* _TASK OBJECTIVE_: Identify each line in the rows below that contains the word "Wartsila", and copy every such line in full.

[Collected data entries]
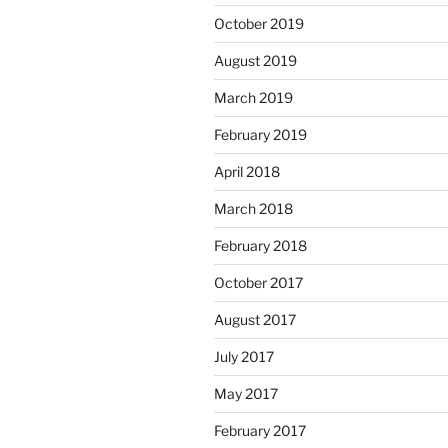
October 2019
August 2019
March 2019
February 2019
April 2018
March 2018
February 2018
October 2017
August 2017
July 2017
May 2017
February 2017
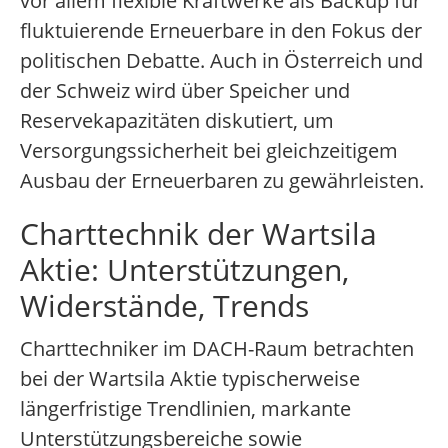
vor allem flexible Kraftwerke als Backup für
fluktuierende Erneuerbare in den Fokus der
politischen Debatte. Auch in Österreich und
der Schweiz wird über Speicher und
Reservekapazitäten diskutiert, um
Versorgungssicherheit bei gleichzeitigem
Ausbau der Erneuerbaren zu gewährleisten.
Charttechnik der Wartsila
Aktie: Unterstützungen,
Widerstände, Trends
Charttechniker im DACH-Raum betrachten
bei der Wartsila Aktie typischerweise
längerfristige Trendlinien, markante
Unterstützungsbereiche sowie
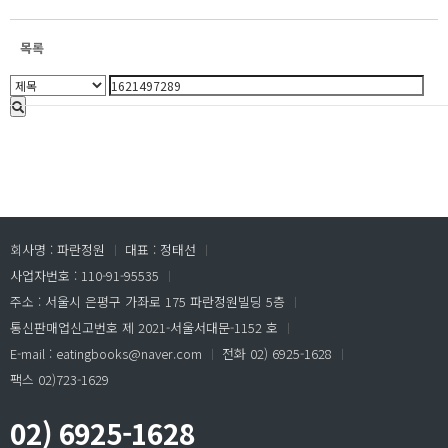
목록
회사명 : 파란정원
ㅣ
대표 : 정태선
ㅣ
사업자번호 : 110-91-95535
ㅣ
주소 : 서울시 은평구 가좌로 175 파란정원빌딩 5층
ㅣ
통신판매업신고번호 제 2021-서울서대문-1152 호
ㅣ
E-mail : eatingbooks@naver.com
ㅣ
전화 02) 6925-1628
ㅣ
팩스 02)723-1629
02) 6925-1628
...
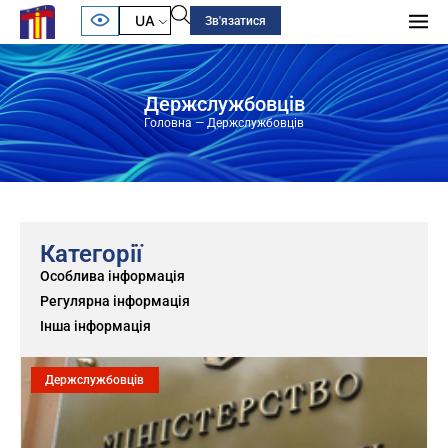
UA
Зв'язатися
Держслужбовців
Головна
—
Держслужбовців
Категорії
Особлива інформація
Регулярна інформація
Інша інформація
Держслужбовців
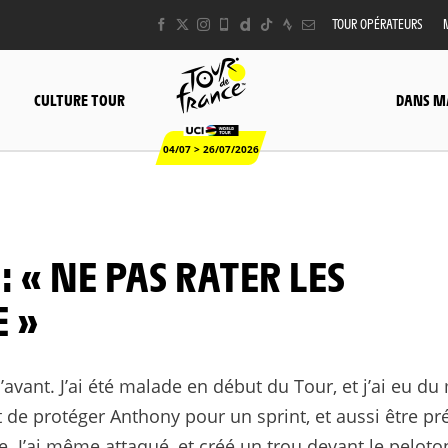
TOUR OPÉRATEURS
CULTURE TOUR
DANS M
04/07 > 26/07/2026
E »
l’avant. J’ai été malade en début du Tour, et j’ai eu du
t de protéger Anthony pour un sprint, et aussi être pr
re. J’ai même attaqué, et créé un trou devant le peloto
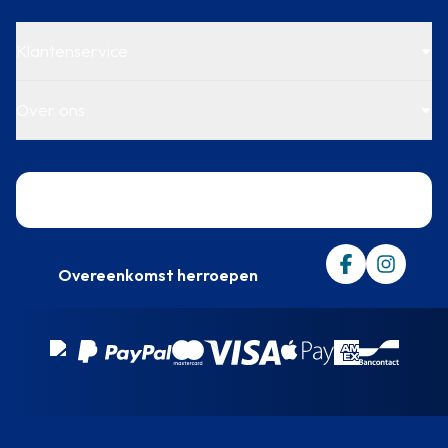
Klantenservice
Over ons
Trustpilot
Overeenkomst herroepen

* _SOLUTION_:
Charttechnik der Wartsila
bei der Wartsila Aktie typischerweise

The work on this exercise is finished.